Measurement reading data:

━━━━━━━━━━

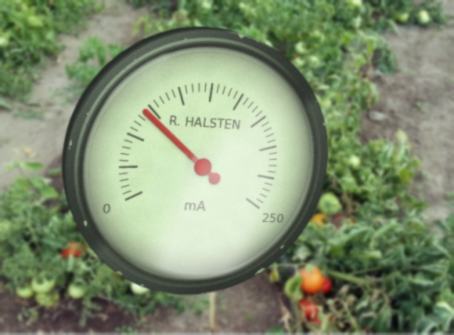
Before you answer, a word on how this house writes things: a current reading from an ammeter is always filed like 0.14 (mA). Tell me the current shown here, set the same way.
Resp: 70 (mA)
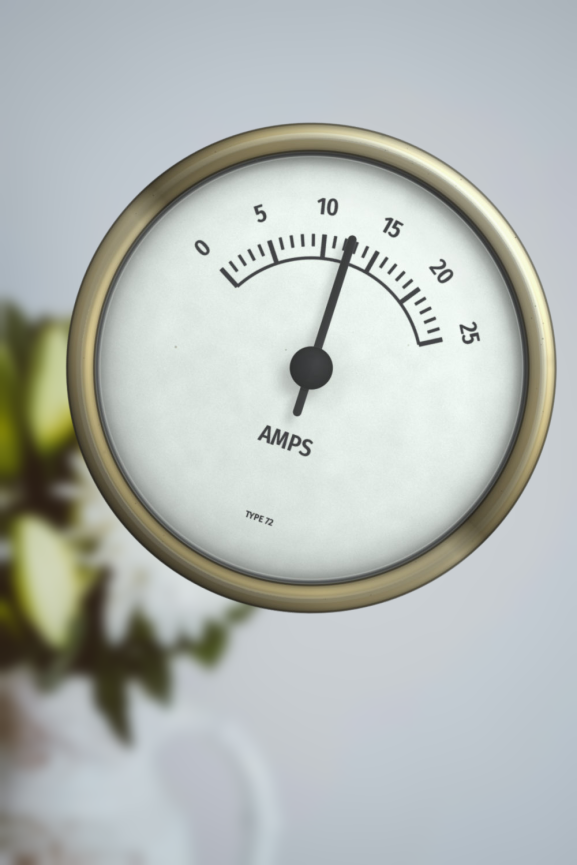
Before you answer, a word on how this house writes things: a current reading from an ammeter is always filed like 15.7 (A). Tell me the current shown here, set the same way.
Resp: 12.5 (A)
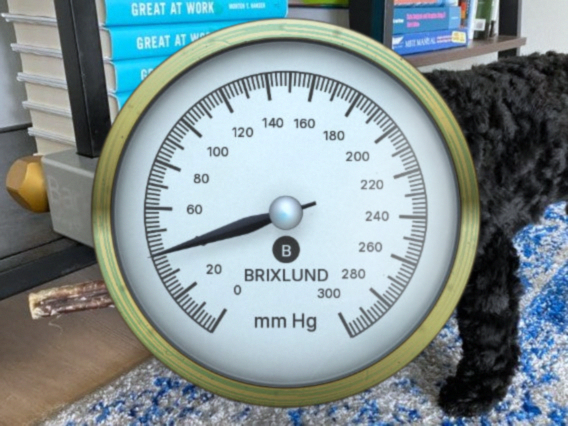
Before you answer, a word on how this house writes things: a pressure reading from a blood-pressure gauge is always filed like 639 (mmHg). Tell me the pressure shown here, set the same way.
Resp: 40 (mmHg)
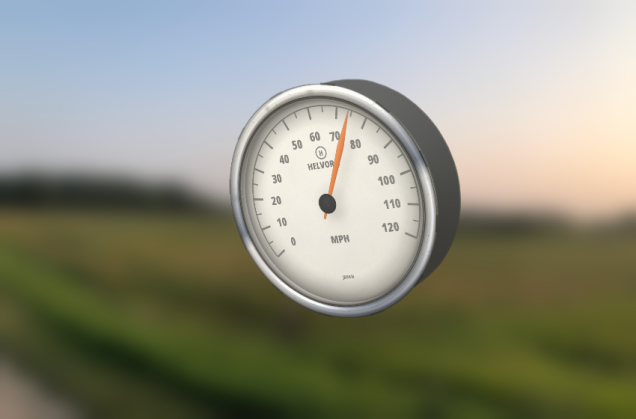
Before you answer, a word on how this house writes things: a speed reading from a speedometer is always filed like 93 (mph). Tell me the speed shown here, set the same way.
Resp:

━━━━━━━━━━

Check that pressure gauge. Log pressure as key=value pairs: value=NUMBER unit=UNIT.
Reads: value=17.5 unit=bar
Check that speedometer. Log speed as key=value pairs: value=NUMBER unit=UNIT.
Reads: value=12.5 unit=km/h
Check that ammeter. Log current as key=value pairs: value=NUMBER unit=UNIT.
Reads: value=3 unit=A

━━━━━━━━━━

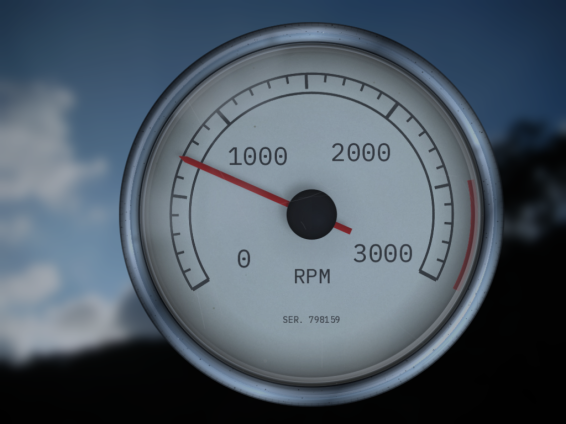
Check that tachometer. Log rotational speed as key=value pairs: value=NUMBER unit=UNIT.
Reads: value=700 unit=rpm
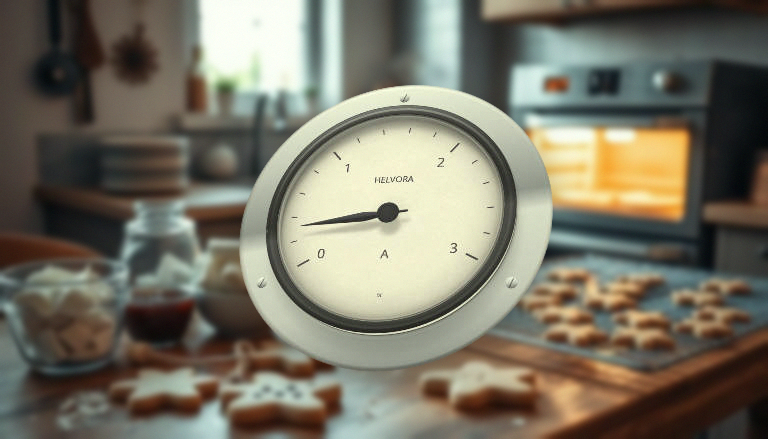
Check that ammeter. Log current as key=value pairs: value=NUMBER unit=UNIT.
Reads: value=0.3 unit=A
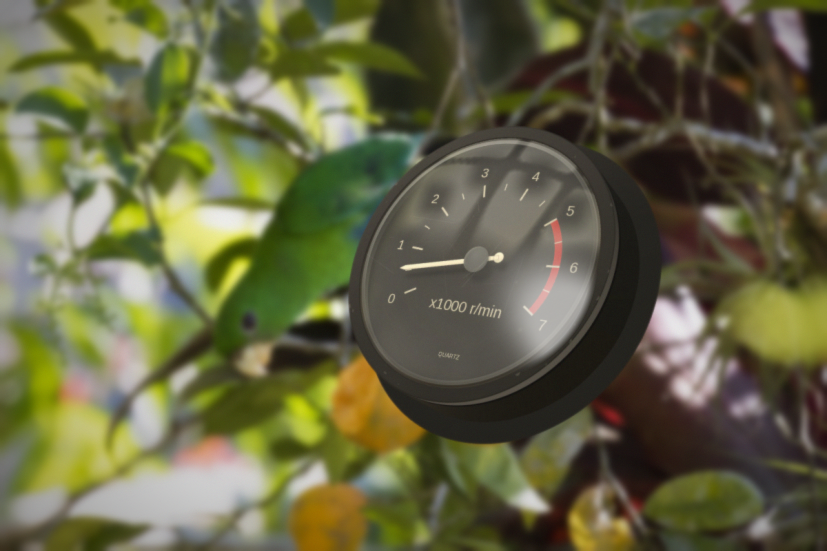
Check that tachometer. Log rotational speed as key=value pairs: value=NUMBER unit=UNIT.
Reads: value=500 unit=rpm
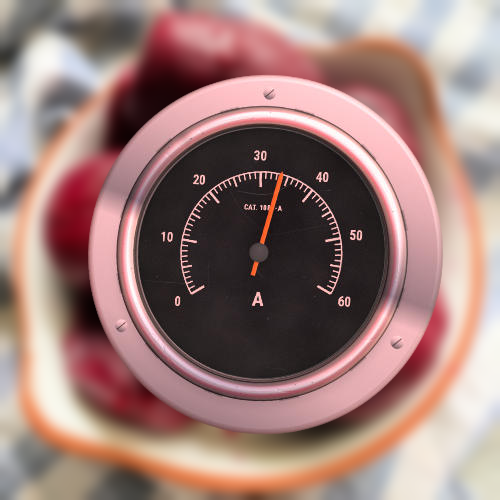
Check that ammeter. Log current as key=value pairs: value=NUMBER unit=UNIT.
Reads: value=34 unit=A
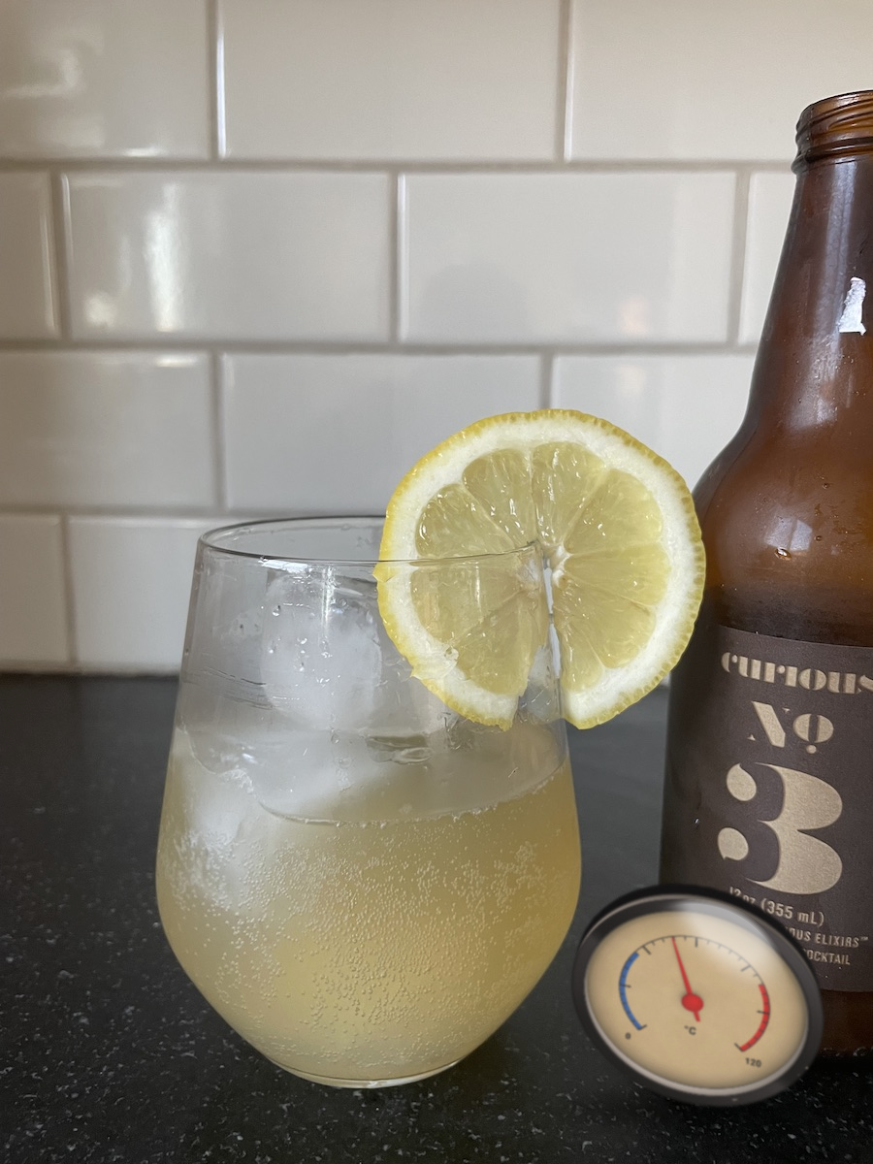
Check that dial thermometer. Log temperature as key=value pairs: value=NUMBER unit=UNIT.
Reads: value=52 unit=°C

━━━━━━━━━━

**Task requirements**
Could you write out the material above word for word, from the line with "filed like 0.14" up to and including the line with "Resp: 12.5 (A)", leaving the pictures out?

**Answer to the exercise**
Before you answer, a word on how this house writes things: a current reading from an ammeter is always filed like 0.14 (mA). Tell me the current shown here, set the same way.
Resp: 70 (mA)
Before you answer, a word on how this house writes things: a current reading from an ammeter is always filed like 15.7 (A). Tell me the current shown here, set the same way.
Resp: 12.5 (A)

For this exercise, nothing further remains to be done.